-- Opening Marker --

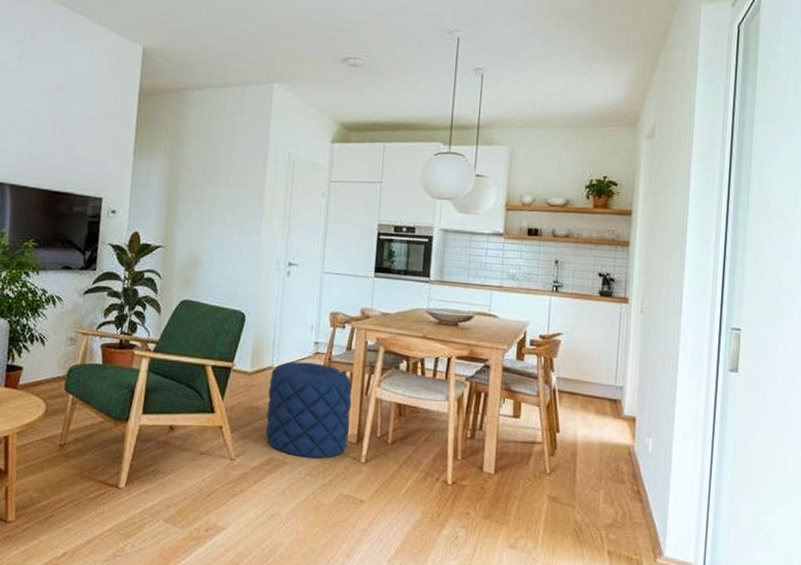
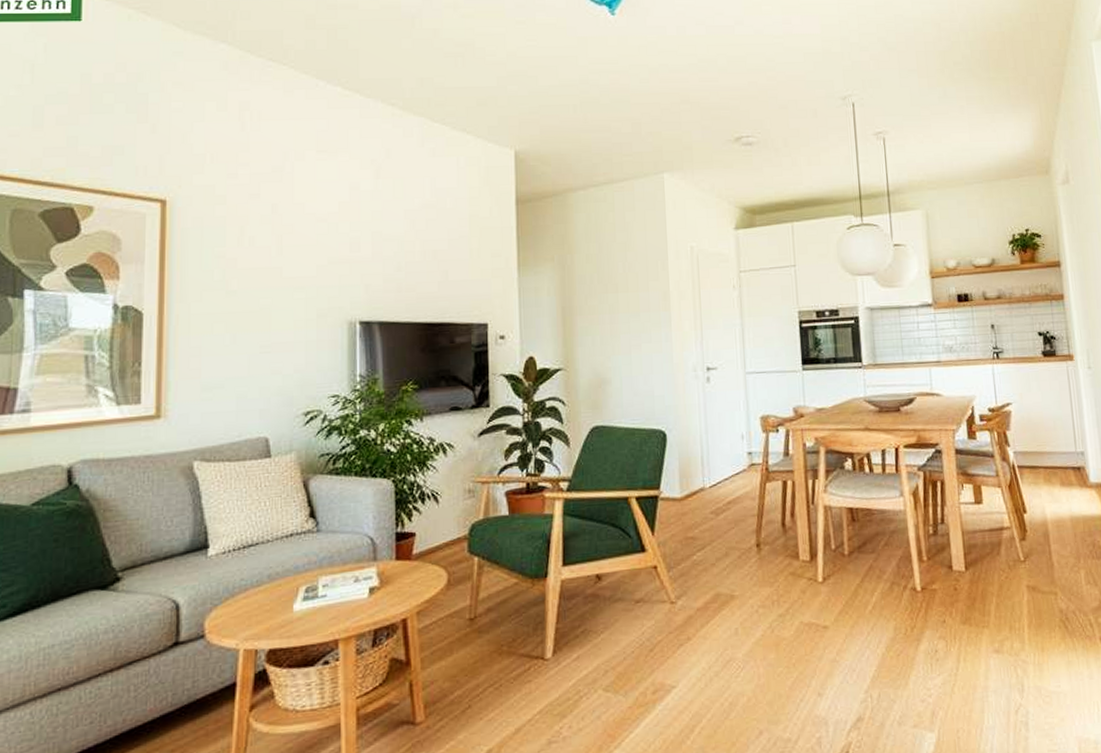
pouf: present [265,361,352,459] -> none [703,476,801,587]

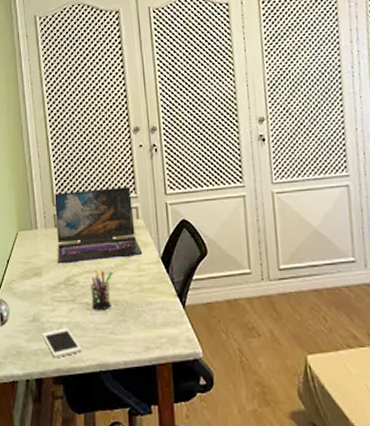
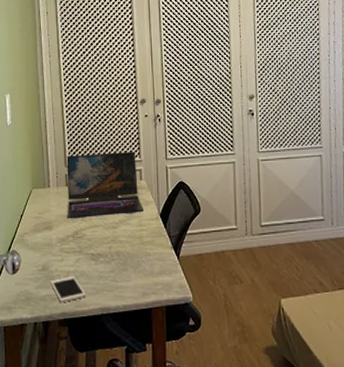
pen holder: present [90,269,112,310] -> none [96,224,116,260]

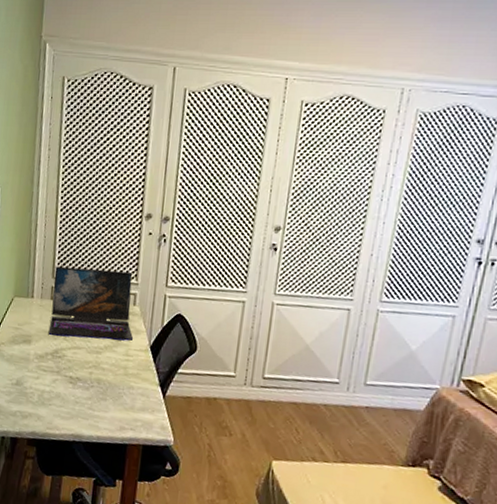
cell phone: present [51,275,86,302] -> none [23,395,59,422]

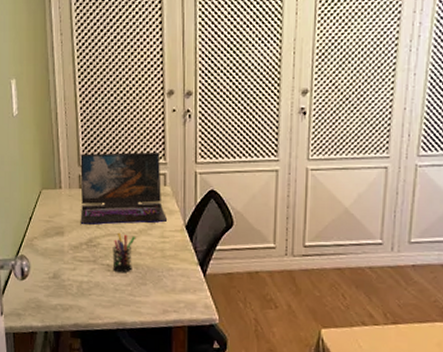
pen holder: none [75,346,100,386] -> present [112,232,135,272]

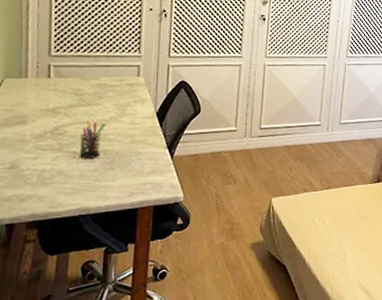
laptop: present [80,152,168,226] -> none [46,44,139,114]

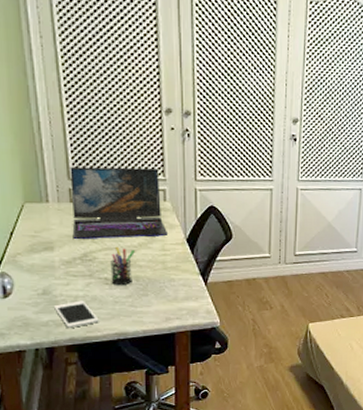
cell phone: none [20,174,63,203] -> present [54,300,99,328]
laptop: none [46,44,139,114] -> present [70,166,169,240]

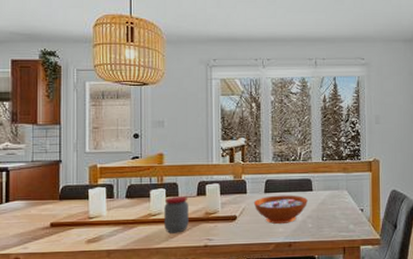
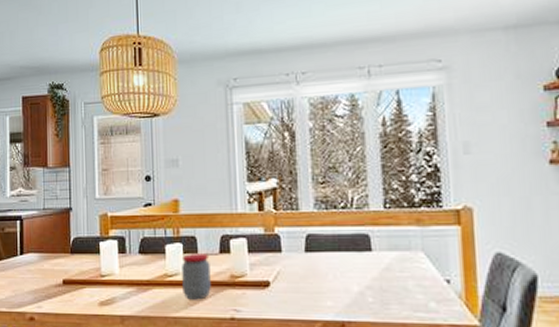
decorative bowl: present [253,195,308,224] -> none [290,255,366,295]

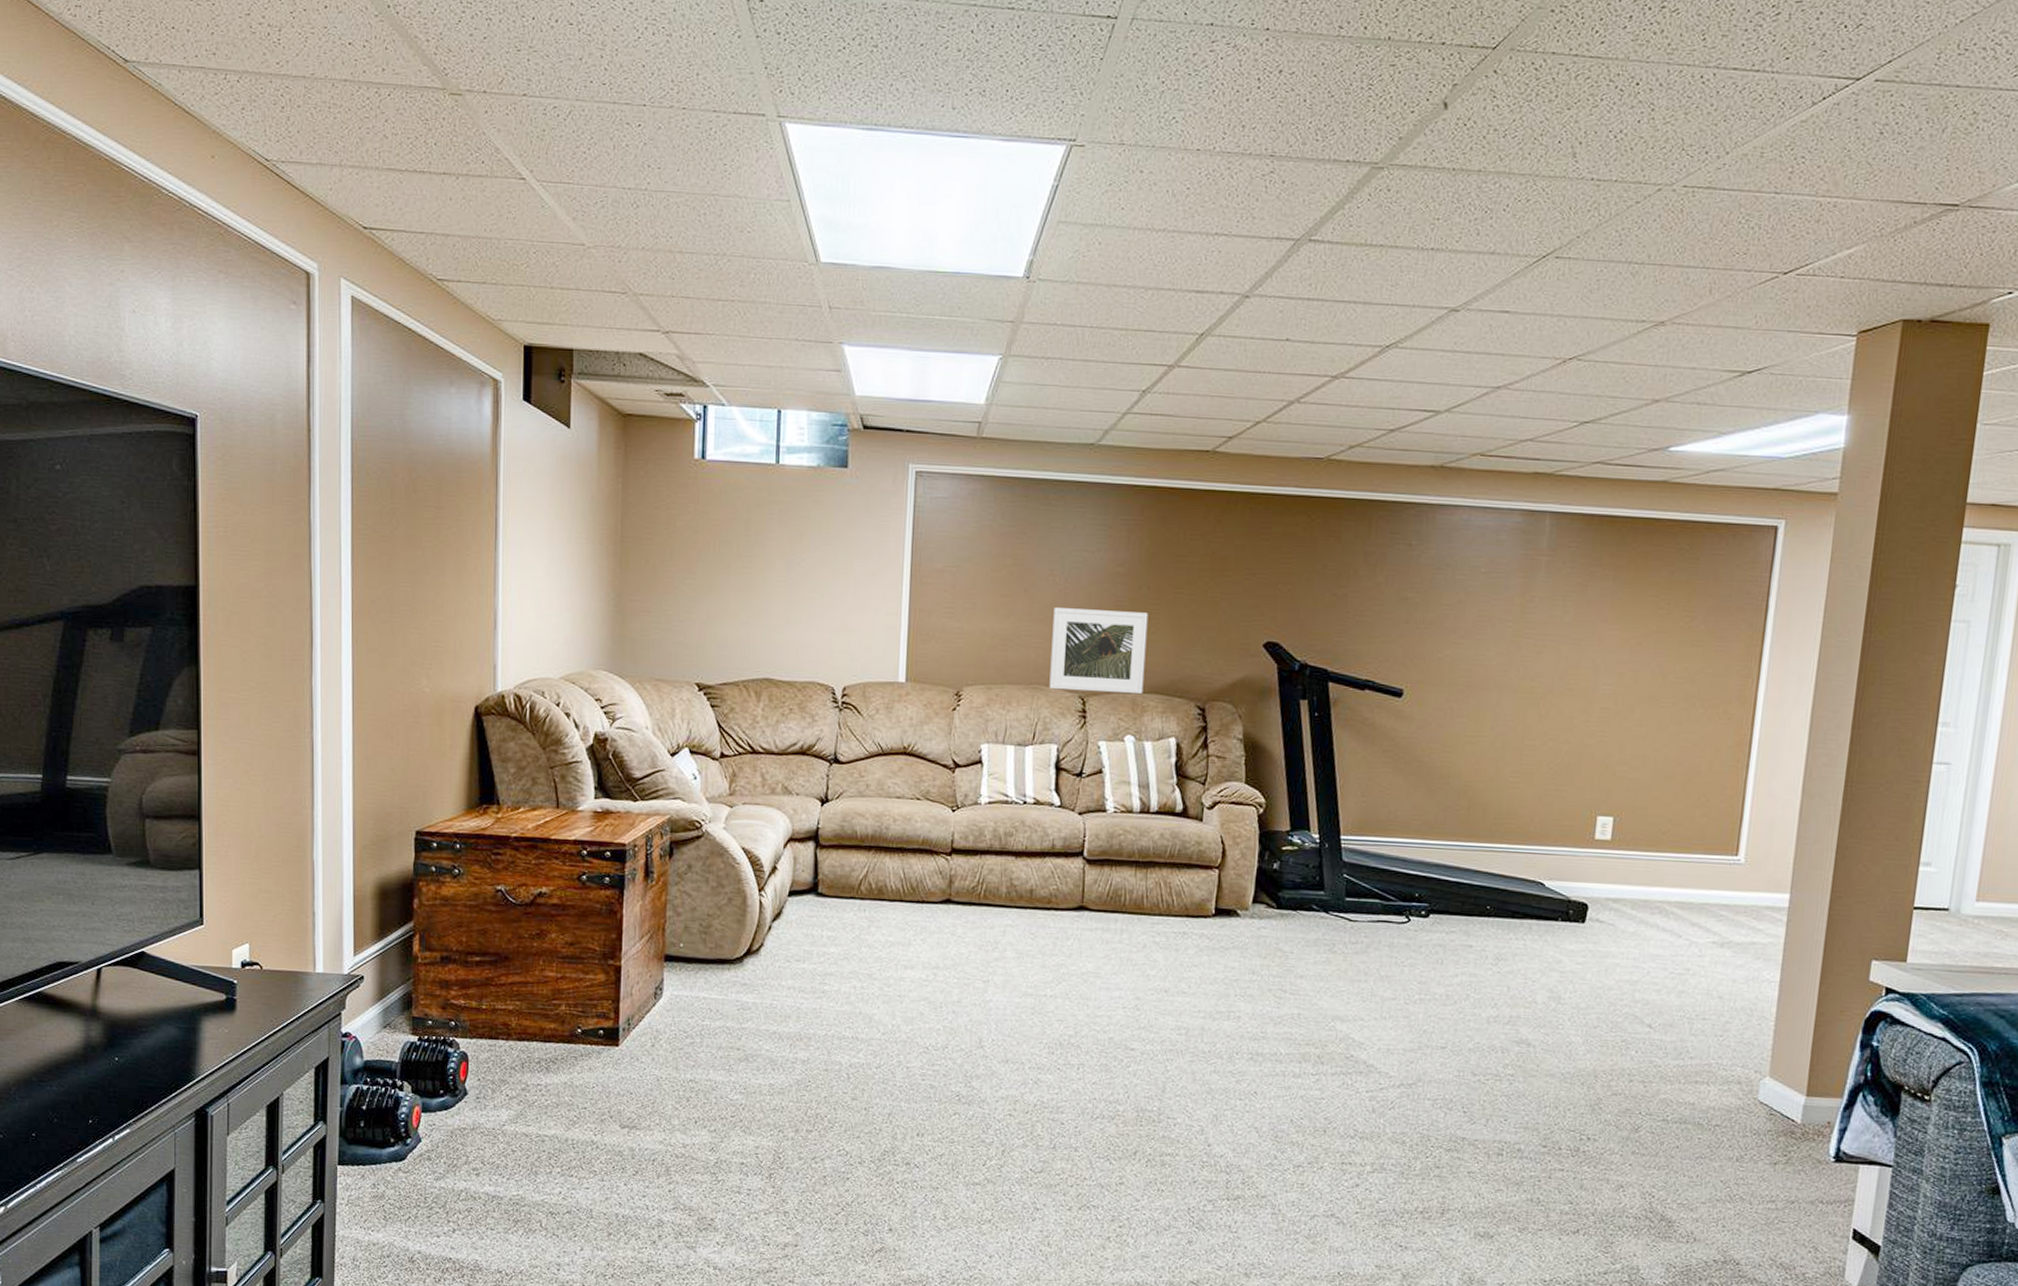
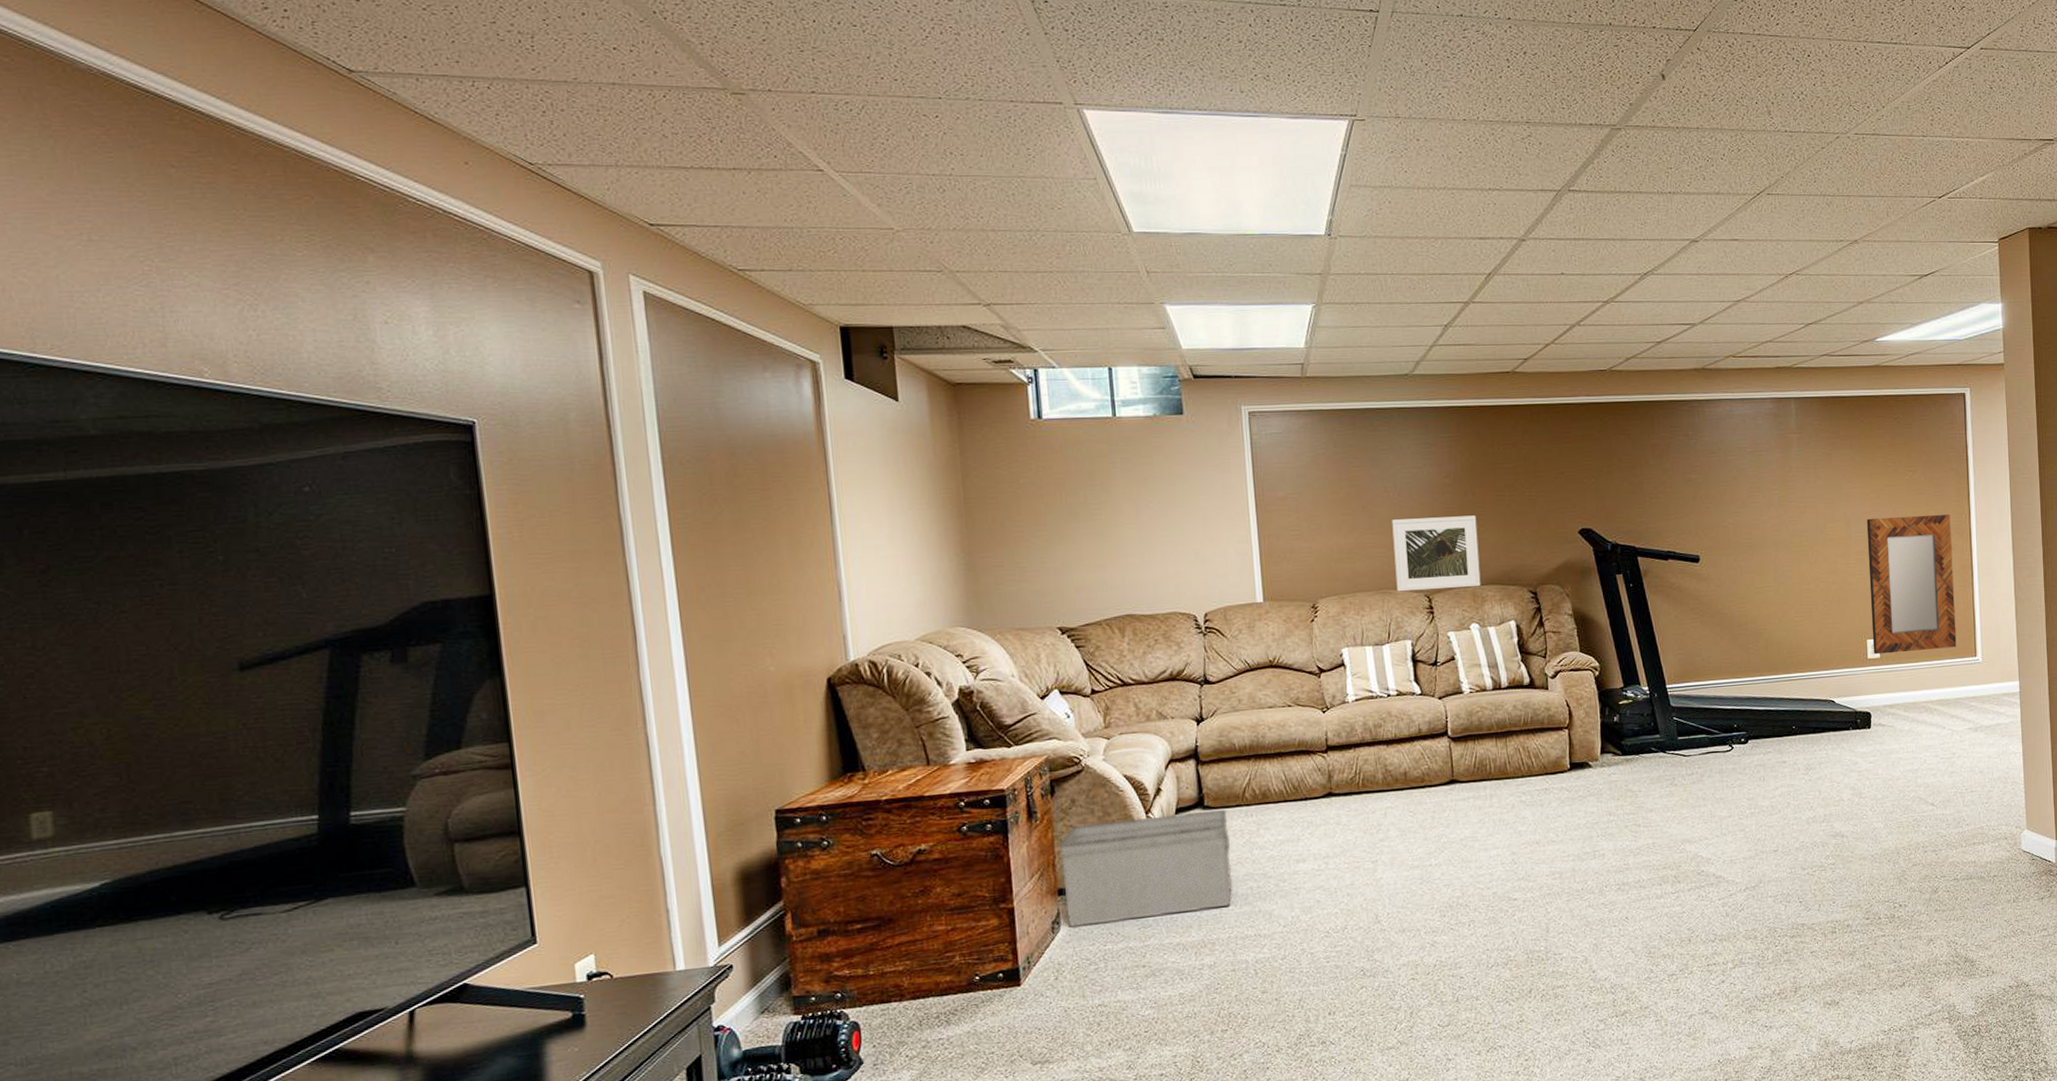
storage bin: none [670,893,840,1002] -> present [1058,809,1232,928]
home mirror: none [1603,669,1732,841] -> present [1866,515,1957,655]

-- Closing Marker --

Exercise instructions: A word-for-word reprint of the listing above is needed, minus the pictures.

Answer to this exercise:
pouf: present [265,361,352,459] -> none [703,476,801,587]

pen holder: present [90,269,112,310] -> none [96,224,116,260]

cell phone: present [51,275,86,302] -> none [23,395,59,422]

pen holder: none [75,346,100,386] -> present [112,232,135,272]

laptop: present [80,152,168,226] -> none [46,44,139,114]

cell phone: none [20,174,63,203] -> present [54,300,99,328]
laptop: none [46,44,139,114] -> present [70,166,169,240]

decorative bowl: present [253,195,308,224] -> none [290,255,366,295]

storage bin: none [670,893,840,1002] -> present [1058,809,1232,928]
home mirror: none [1603,669,1732,841] -> present [1866,515,1957,655]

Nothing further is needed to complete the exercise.